As destructive as it may become, however, Dorian is not likely to surpass what remains the most powerful cyclone to ever hit the U.S.: a Category 5 storm known as the Great Hurricane of 1935, which slammed into the Florida Keys, killing an estimated 400 to 600 people.

“It’s one of the strongest storms ever to hit the United States,” said state climatologist David Zierden.

Many of the victims were World War I veterans working in a Depression-era program to build the highway connecting the Florida Keys — a fact that infuriated Ernest Hemingway, who lived in Key West at the time and wrote a scathing article titled “Who murdered the vets?”

“Who sent them down to the Florida Keys and left them there in hurricane months?” Hemingway demanded to know in the piece, published in the magazine New Masses.

State officials sent a train from the Florida mainland to evacuate veterans and residents alike, but raging seas churned up by the storm swept it off the tracks, said Brad Bertelli, curator of the Florida Keys History and Discovery Center.

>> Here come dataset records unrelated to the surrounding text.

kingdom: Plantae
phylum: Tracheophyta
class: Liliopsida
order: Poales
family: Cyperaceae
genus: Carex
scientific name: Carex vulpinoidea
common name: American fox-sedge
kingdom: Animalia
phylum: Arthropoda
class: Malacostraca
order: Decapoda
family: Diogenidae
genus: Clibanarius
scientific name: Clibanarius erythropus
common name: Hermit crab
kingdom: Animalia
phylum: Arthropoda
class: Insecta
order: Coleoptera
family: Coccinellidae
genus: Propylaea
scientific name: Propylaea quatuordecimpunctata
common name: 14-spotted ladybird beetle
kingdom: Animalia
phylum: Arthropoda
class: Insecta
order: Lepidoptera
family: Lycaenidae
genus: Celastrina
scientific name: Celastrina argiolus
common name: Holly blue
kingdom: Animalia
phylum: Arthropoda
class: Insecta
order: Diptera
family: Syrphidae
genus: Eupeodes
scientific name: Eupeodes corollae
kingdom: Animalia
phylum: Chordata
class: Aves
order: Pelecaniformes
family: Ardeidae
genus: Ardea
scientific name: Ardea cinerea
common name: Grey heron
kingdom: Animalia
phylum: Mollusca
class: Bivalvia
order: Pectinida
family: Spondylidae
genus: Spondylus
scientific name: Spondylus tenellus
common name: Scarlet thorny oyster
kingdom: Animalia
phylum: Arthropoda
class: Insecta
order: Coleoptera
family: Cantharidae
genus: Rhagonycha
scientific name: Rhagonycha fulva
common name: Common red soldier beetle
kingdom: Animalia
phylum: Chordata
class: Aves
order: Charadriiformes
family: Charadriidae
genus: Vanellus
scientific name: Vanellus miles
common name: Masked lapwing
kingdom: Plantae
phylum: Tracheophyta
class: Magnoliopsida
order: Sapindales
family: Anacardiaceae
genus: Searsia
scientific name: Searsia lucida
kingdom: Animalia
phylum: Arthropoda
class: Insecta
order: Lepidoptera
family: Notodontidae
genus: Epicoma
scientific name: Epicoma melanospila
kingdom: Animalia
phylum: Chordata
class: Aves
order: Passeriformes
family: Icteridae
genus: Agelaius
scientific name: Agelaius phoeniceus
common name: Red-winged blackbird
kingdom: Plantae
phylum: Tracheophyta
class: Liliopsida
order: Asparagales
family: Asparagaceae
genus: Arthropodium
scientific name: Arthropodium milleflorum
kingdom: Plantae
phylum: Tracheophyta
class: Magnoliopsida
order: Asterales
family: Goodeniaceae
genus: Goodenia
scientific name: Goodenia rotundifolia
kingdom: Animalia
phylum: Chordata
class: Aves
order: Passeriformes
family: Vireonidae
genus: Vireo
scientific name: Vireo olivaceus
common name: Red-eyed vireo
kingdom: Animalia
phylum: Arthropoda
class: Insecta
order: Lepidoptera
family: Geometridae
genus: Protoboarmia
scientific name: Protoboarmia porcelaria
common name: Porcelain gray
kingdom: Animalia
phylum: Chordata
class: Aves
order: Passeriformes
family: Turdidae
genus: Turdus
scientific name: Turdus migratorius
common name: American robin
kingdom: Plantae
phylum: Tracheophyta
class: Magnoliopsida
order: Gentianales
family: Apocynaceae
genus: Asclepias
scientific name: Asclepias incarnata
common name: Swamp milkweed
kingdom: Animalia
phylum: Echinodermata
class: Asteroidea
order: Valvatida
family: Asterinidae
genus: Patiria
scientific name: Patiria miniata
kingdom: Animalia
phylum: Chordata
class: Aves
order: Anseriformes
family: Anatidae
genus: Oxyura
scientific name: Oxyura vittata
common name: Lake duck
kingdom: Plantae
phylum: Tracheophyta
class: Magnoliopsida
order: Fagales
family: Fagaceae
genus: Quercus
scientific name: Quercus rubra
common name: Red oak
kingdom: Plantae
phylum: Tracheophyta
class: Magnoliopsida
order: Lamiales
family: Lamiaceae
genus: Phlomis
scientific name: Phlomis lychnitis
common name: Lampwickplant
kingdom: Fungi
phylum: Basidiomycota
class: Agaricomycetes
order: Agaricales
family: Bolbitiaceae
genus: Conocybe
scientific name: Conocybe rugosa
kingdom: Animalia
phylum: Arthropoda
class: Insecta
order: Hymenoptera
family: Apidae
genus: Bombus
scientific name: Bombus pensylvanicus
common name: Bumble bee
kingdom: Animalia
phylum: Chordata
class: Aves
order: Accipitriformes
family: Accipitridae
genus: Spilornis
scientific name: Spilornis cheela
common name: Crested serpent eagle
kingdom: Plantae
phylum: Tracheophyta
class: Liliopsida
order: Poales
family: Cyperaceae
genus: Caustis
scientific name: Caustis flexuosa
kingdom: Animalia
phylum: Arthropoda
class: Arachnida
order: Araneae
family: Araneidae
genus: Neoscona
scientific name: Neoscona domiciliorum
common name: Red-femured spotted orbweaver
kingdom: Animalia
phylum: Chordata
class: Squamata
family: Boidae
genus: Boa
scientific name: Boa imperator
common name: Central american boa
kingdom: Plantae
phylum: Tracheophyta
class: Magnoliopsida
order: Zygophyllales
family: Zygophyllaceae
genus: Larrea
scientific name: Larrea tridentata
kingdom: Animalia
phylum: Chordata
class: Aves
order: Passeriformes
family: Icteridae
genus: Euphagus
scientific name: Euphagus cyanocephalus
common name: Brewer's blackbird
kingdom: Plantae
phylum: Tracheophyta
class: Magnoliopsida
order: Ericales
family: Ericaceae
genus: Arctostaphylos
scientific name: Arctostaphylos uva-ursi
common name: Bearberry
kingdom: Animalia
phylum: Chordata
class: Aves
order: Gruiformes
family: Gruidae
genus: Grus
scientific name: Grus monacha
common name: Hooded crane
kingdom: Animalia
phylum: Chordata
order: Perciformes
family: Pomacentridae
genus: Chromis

To this day, the Great Hurricane, which happened in an era before storms were given names, holds the record for lowest barometric pressure of any Atlantic Ocean storm to make U.S. landfall. The lower the pressure the more destructive the storm.

Only a handful of Category 5 hurricanes have struck the U.S. The most recent was Hurricane Michael, which roared onto the Florida Panhandle in October, killing at least 59 people and causing more than $25 billion in damage. Andrew, in August 1992, swept across the southern tip of Florida — also hitting the Bahamas and Louisiana — causing 65 deaths and an estimated $27 billion in damage. Camille crashed ashore along the Louisiana-Mississippi border in August 1969, killing more than 250 people and causing nearly $10 billion in damage in today’s dollars. Days later, landslides triggered by Camille killed 150 people in Virginia.

The 1935 Labor Day storm had a barometric pressure of 892 when it reached land; Michael’s was 919 and Andrew’s, 922, according to Colorado State University researchers.

The middle Keys, mainly the region that is now the town of Islamorada, bore the brunt of the 1935 storm’s howling winds and storm surge of up to 20 feet (6 meters). At the time, besides the vets working on the bridge, there were only a few hundred residents, many of whom were founding families of the region.

“It was like nothing … anyone had experienced before,” said Bertelli, who described a scene of terrified residents climbing trees to escape surging ocean waters. “Their clothes were ripped from their skin,” he said.

Bertelli said the Great Hurricane “basically wiped the island clean.”

“There were only a handful of structures that remained,” he said.

Hemingway brought relief supplies to the stricken area in his 38-foot (11-meter) fishing boat Pilar, named after a character in his classic novel “For Whom The Bell Tolls.”

“The railroad embankment was gone and the men who had cowered behind it and finally, when the water came, clung to the rails, were all gone with it,” Hemingway wrote. “You could find them face down and face up in the mangroves.”

Other Labor Day weekend hurricanes to hit Florida include David in 1979, Elena in 1985, Frances in 2004, and Hermine in 2016. A relatively weak storm, Hermine nonetheless caused extensive damage along the upper Gulf coast and in the capital of Tallahassee.

“As we get into late August and September, we’re definitely in the active period,” Zierden said, adding that warmer oceans and the additional water now in the atmosphere as a result of climate change have provided more fuel for the storms.

“There’s growing evidence that climate change will continue to affect the hurricane season and hurricanes,” Zierden said. “There is evidence that the strongest storms will become stronger.”